O fenômeno da extrema direita no mundo é um tema amplamente analisado. O favoritismo de Trump para se tornar presidente dos Estados Unidos reafirma a atualidade do assunto.
Na América Latina, precisamos explicar como fomos – e ainda somos – vítimas dos fenômenos Bolsonaro e Milei – para nos limitarmos a estes dois casos mais graves.
Muitos de nós não acreditavam que Milei pudesse vencer as eleições e ser eleito presidente da Argentina. Aqueles que acreditavam que o nível político e cultural dos argentinos seria um obstáculo suficiente para impedir que alguém com o nível político e as abordagens absurdas que Milei fez, como Milei, conseguisse o apoio da maioria dos argentinos.
Algo semelhante também aconteceu no Brasil. Como, entre Bolsonaro e Fernando Haddad, a maioria dos brasileiros poderia escolher aquele para ser presidente do país.
A esquerda no Brasil e na Argentina, assim como em outros países, sempre teve que enfrentar mecanismos de rejeição às grandes lideranças e movimentos populares. Perón na Argentina e Getúlio Vargas no Brasil foram – e, de certa forma, continuam a ser – fantasmas da direita e das elites desses países. O antiperonismo e o antivarguismo – e suas continuidades – sempre foram instrumentos do direito de resistência às lideranças populares.
A diferença entre os dois países está na continuidade do peronismo – e do antiperonismo – e na transição do antivarguismo para o antipetismo ou anti-Lula. Os mecanismos são semelhantes. A direita levanta o espectro do retorno do peronismo ou dos líderes que os representam, como um obstáculo para tentar impedir os líderes do Kirchnerismo ou aqueles que os representam.
Milei foi escolhido como um suposto obstáculo para que Cristina Kirchner ou outro líder – Massa, recentemente – se torne presidente, com as políticas democráticas e populares que representam e que a direita repudia sistematicamente.
As difíceis condições de vida da população nos governos anteriores foram fatores que facilitaram a vitória de Milei. Bem como o antiperonismo e o anti-Kirchnerismo como ideologia e como proposta política.

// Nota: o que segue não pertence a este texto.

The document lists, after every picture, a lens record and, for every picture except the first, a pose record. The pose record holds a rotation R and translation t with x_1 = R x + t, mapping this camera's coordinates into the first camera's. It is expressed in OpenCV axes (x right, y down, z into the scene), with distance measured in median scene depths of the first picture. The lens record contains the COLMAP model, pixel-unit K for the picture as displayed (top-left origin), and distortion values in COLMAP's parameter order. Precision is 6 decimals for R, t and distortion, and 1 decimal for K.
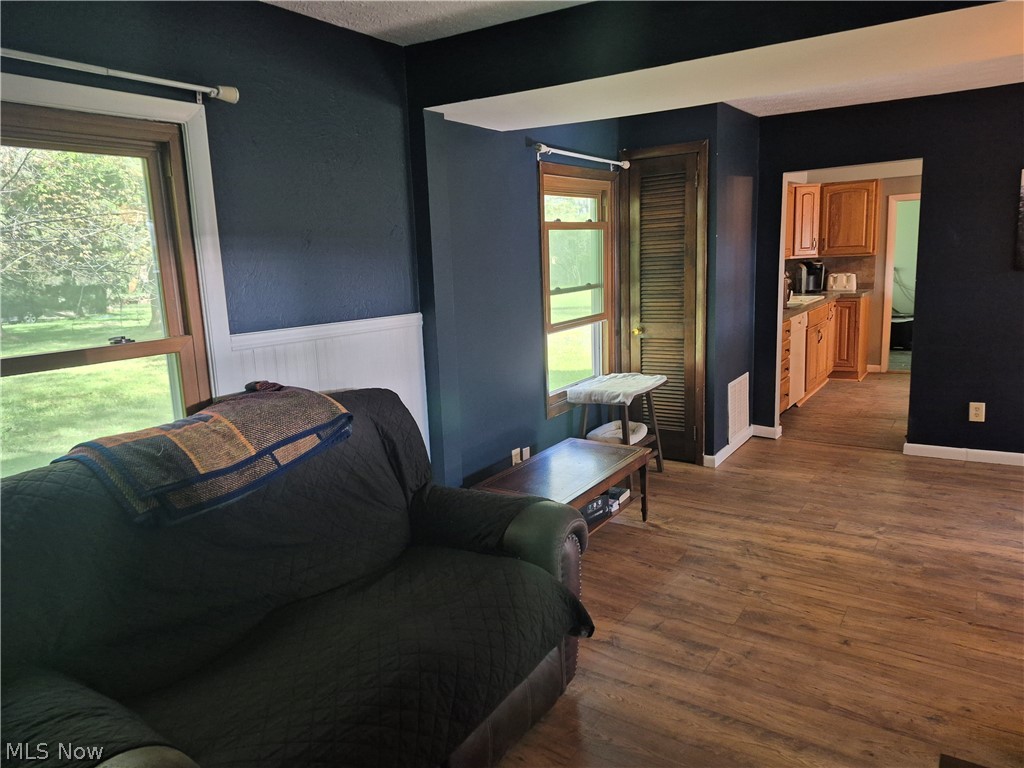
lens RADIAL K [[703.3, 0, 504.1], [0, 703.3, 383.9], [0, 0, 1]] dist [0.086373, -0.085723]
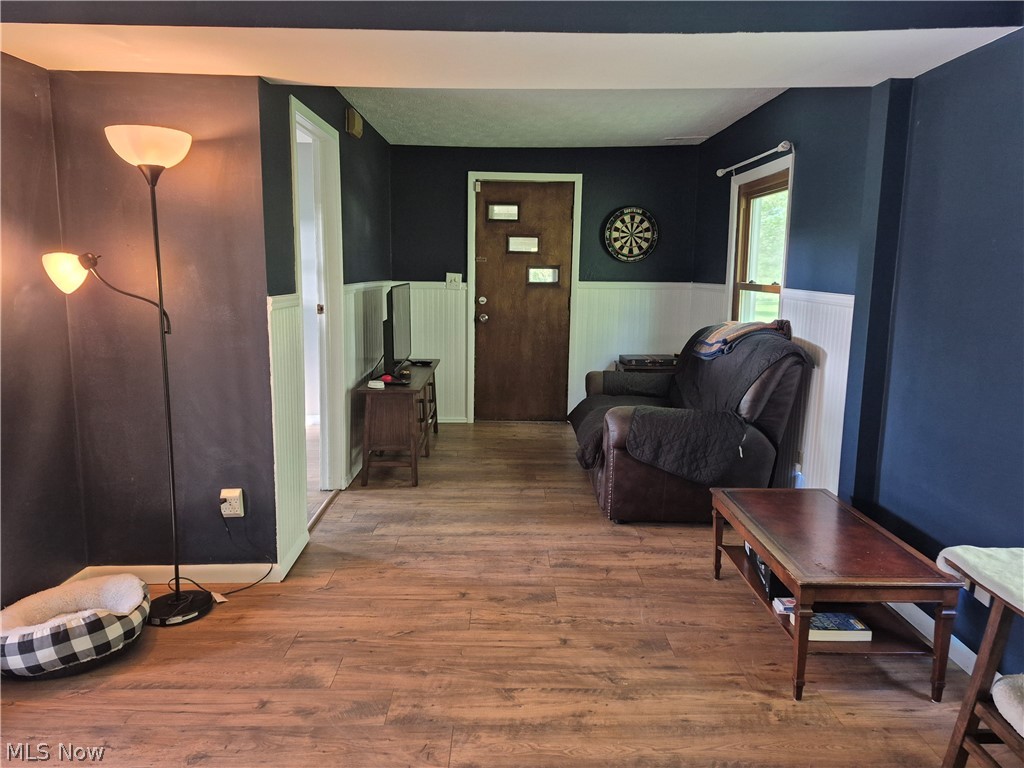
lens RADIAL K [[703.3, 0, 514.4], [0, 703.3, 379.8], [0, 0, 1]] dist [0.086373, -0.085723]
pose [[-0.819174, 0.124578, -0.559852, 0.775115], [-0.080574, 0.941449, 0.327387, -0.256025], [0.567857, 0.313296, -0.761172, 1.396178]]
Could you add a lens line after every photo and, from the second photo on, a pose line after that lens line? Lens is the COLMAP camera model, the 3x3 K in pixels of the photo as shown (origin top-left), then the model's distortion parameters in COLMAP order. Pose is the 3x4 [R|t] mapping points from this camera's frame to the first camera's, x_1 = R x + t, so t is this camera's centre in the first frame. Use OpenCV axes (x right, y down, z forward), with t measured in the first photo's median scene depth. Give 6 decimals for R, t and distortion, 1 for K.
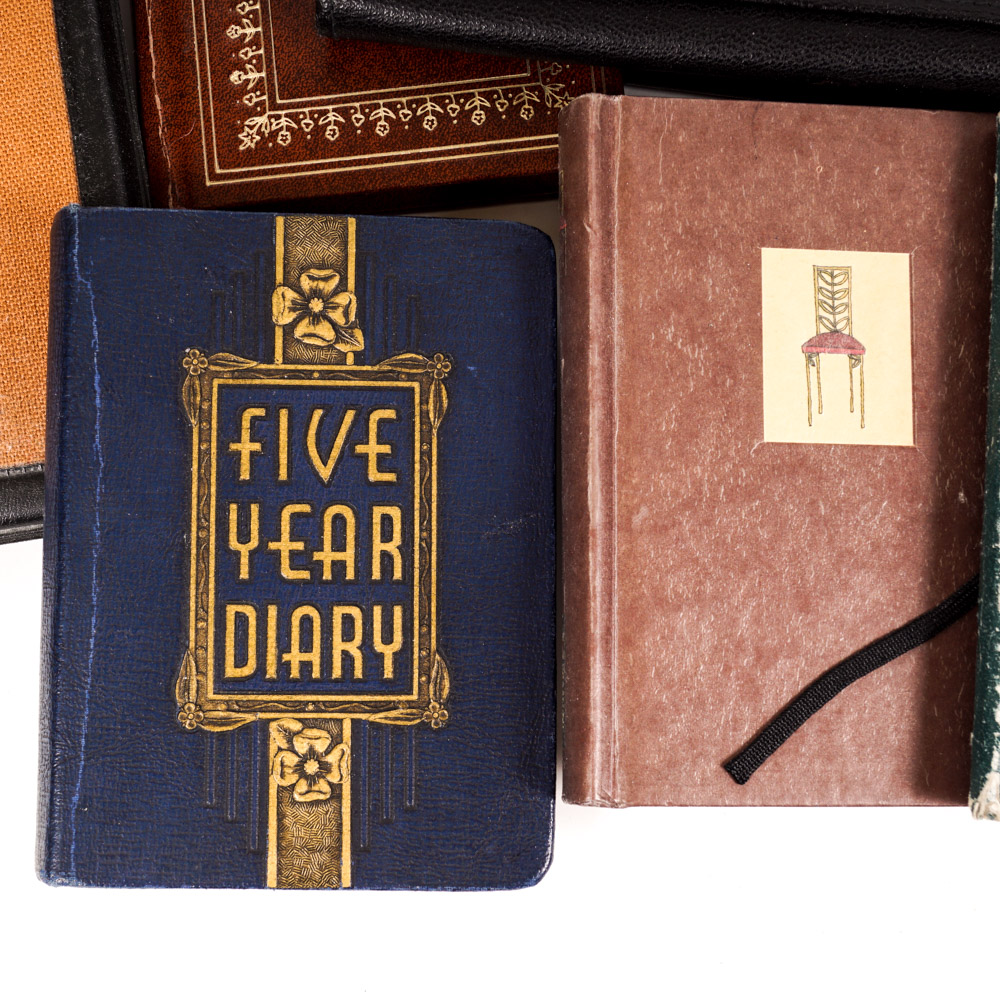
lens RADIAL K [[2002.2, 0, 500.0], [0, 2002.2, 500.0], [0, 0, 1]] dist [-0.026083, -0.131528]
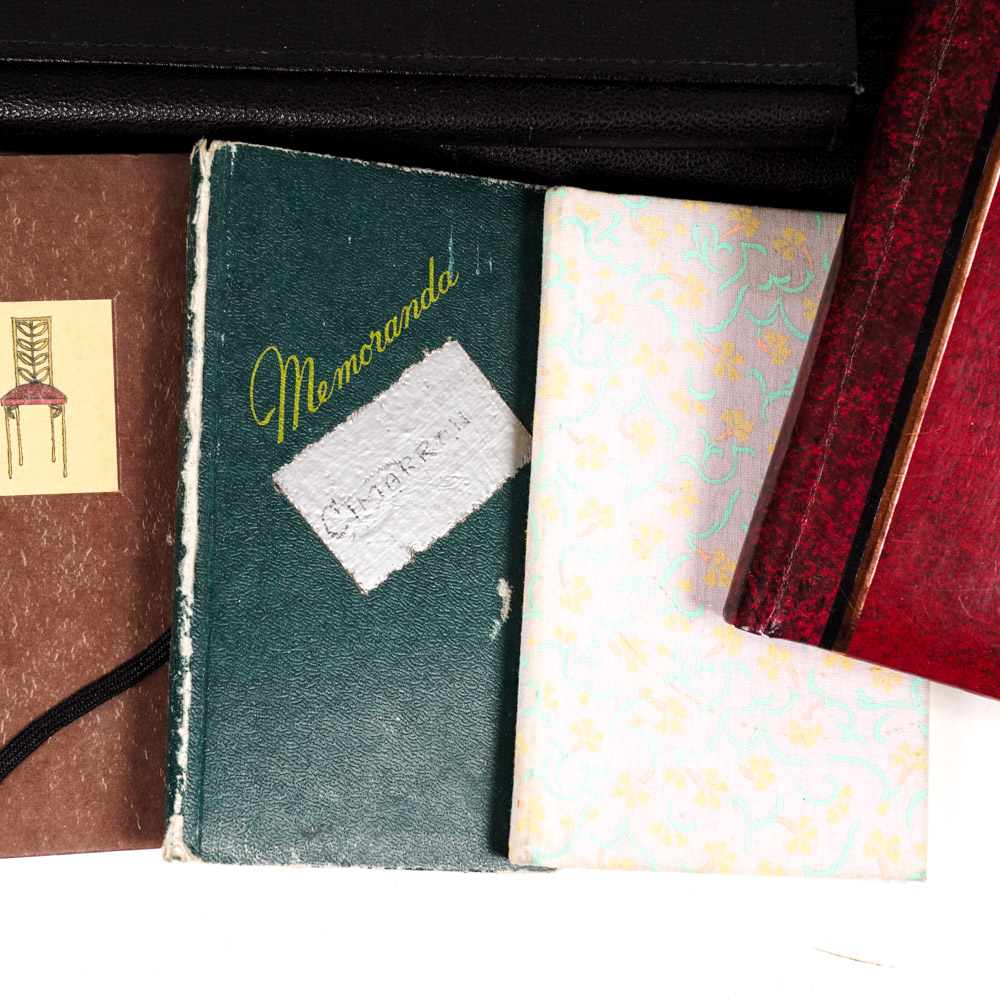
lens RADIAL K [[2002.2, 0, 500.0], [0, 2002.2, 500.0], [0, 0, 1]] dist [-0.026083, -0.131528]
pose [[0.996878, -0.062071, 0.048810, 0.347115], [0.061314, 0.997976, 0.016848, -0.027786], [-0.049757, -0.013803, 0.998666, -0.015998]]
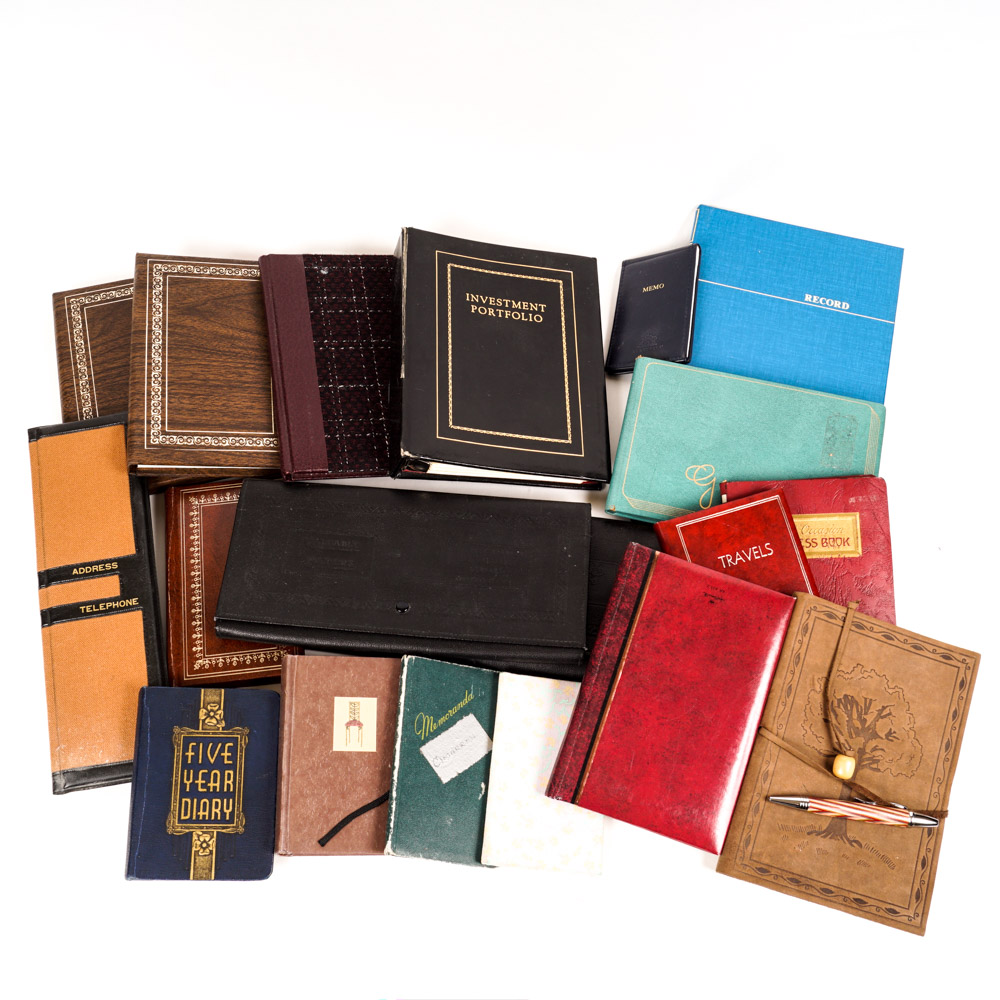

Milei não disse o que iria fazer. Ele simplesmente apareceu como aquele que poderia impedir a continuidade do peronismo ou do kirchnerismo. Ele apenas disse que iria acabar com a inflação, com a afirmação imediata de que a inflação tinha sido produzida pelo Kirchnerismo.
Sem compreender estes mecanismos, a escolha de Milei não pode ser compreendida. Que ele não é um líder sozinho, com propostas próprias. É um instrumento da direita para derrotar a esquerda.
No Brasil, foi um bloco jurídico-midiático que conseguiu derrubar Dilma Rousseff, através de um impeachment, com uma acusação que, em nenhum caso, constituiria um caso de impeachment (mudança na alocação de recursos no orçamento), como o mesmo O Judiciário posteriormente o reconheceu.
Esse processo continuou no processo contra Lula, sua condenação e prisão. Isso impediu que Lula fosse candidato e facilitou a vitória de Bolsonaro sobre Haddad. O anti-Pesito e o anti-Lula têm sido mecanismos indispensáveis para a vitória de Bolsonaro.
Um dos absurdos destes argumentos é que durante todos os governos do PT – de Lula e Dima – as condições de vida dos brasileiros melhoraram substancialmente.
A direita teve que recorrer das acusações de suposta corrupção de dirigentes e governos petistas. Esta foi a maior imagem manipulada pela mídia para buscar isolar e derrotar o PT. O Judiciário teve papel essencial, ao lado da mídia, para derrotar o PT. Basta dizer que a sessão do Senado que aprovou o impeachment de Dilma foi presidida pelo então presidente do Supremo Tribunal Federal.
A América Latina foi assim vítima, quase simultaneamente, de dois fenômenos de extrema direita mais ou menos semelhantes. Que, de alguma forma, eles sobrevivem. Bolsonaro já é inelegível e processado, com grandes possibilidades de ser condenado e detido. Milei ainda é presidente da Argentina. Enquanto Trump pode se tornar presidente dos Estados Unidos novamente.